The BSA said the total amount invested in savings accounts last month rose by £212m, a significant turnaround on January 2005, when savers actually withdrew £299m of cash.

January is typically the worst month of the year for savings, as people raid their accounts to pay credit card bills and Christmas-related debts. But Adrian Coles, the BSA's director-general, said there had been a significant "mood change" among savers.

"The housing market has calmed down, as has most people's appetite for taking on more debt," Mr Coles said. "People have finally decided they need to save more for the future, even if they don't use pension schemes to put money by."

Alex Bannister, at Nationwide, the country's largest building society, said consumers had become increasingly cautious. "People have become concerned about rising costs, such as higher energy bills, and they have decided to save more to protect themselves," he said. "Also, disposable incomes have risen and with continuing low interest rates, mortgage repayments are less demanding."

Philip Stubbins, at Britannia Building Society, said tax breaks and competition between savings providers had also boosted the sector.

"Cash individual savings accounts paying tax-free interest have been a major theme," he said. "There has also been a marked proliferation of new accounts, such as regular savings vehicles, paying interest rates that stand out."

Cash ISAs took in £51m of savers' money last month according to the BSA, a 34 per cent increase on January 2005's total of £41m.

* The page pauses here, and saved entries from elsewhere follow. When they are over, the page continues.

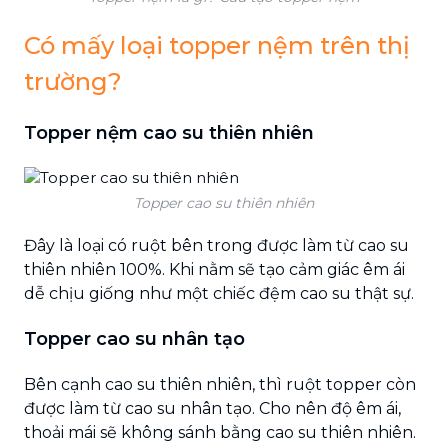
Có mấy loại topper nệm trên thị
trường?
Topper nệm cao su thiên nhiên
Topper cao su thiên nhiên
Đây là loại có ruột bên trong được làm từ cao su
thiên nhiên 100%. Khi nằm sẽ tạo cảm giác êm ái
dễ chịu giống như một chiếc đệm cao su thật sự.
Topper cao su nhân tạo
Bên cạnh cao su thiên nhiên, thì ruột topper còn
được làm từ cao su nhân tạo. Cho nên độ êm ái,
thoải mái sẽ không sánh bằng cao su thiên nhiên.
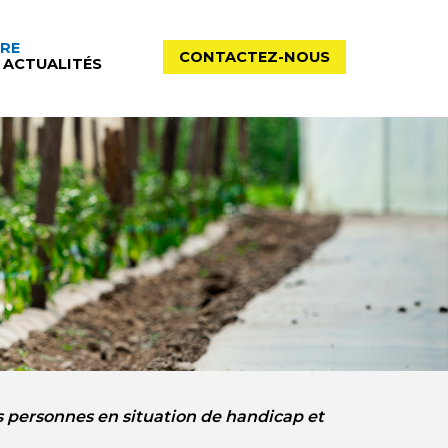
VRE
CONTACTEZ-NOUS
 ACTUALITÉS
s personnes en situation de handicap et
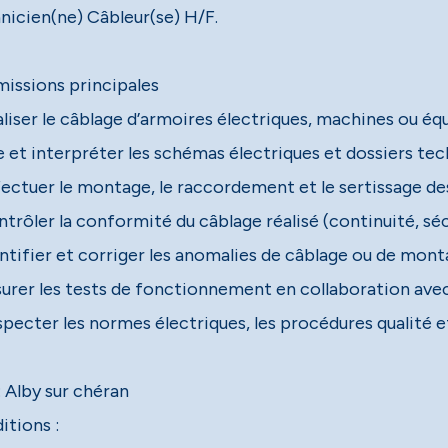
nicien(ne) Câbleur(se) H/F.
missions principales
aliser le câblage d’armoires électriques, machines ou éq
e et interpréter les schémas électriques et dossiers tec
fectuer le montage, le raccordement et le sertissage d
trôler la conformité du câblage réalisé (continuité, sécu
entifier et corriger les anomalies de câblage ou de mont
surer les tests de fonctionnement en collaboration avec
pecter les normes électriques, les procédures qualité et
: Alby sur chéran
itions :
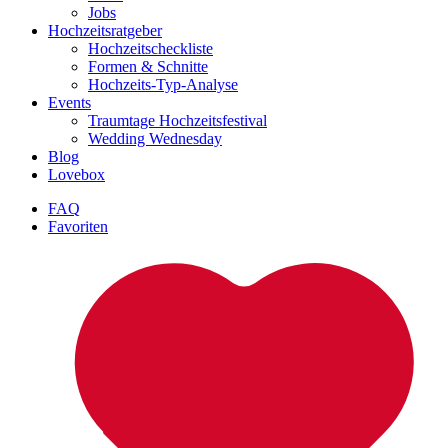
Jobs
Hochzeitsratgeber
Hochzeitscheckliste
Formen & Schnitte
Hochzeits-Typ-Analyse
Events
Traumtage Hochzeitsfestival
Wedding Wednesday
Blog
Lovebox
FAQ
Favoriten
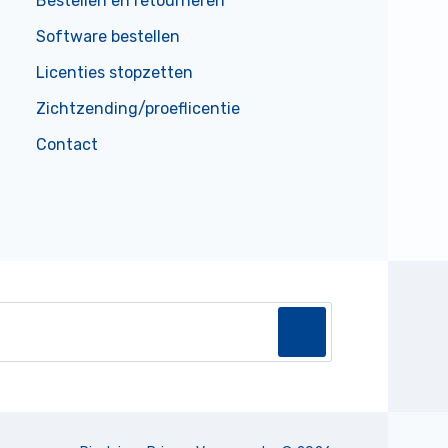
Bestellen en retourneren
Software bestellen
Licenties stopzetten
Zichtzending/proeflicentie
Contact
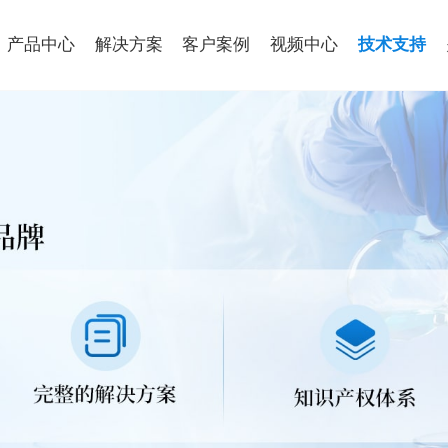
产品中心
解决方案
客户案例
视频中心
技术支持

The latest savings figures are further evidence that the UK's savings ratio - the proportion of household income saved - is creeping up. The most recent Government estimates, for the third quarter of 2005, put the savings ratio at 5.5 per cent, up from a low of 4.1 per cent in early 2004.

Last week, Barclays became the latest bank to launch a regular savings account with a headline-grabbing rate of 10 per cent - following in the footsteps of Halifax and Alliance & Leicester. However, strenuous terms and conditions are attached to the accounts.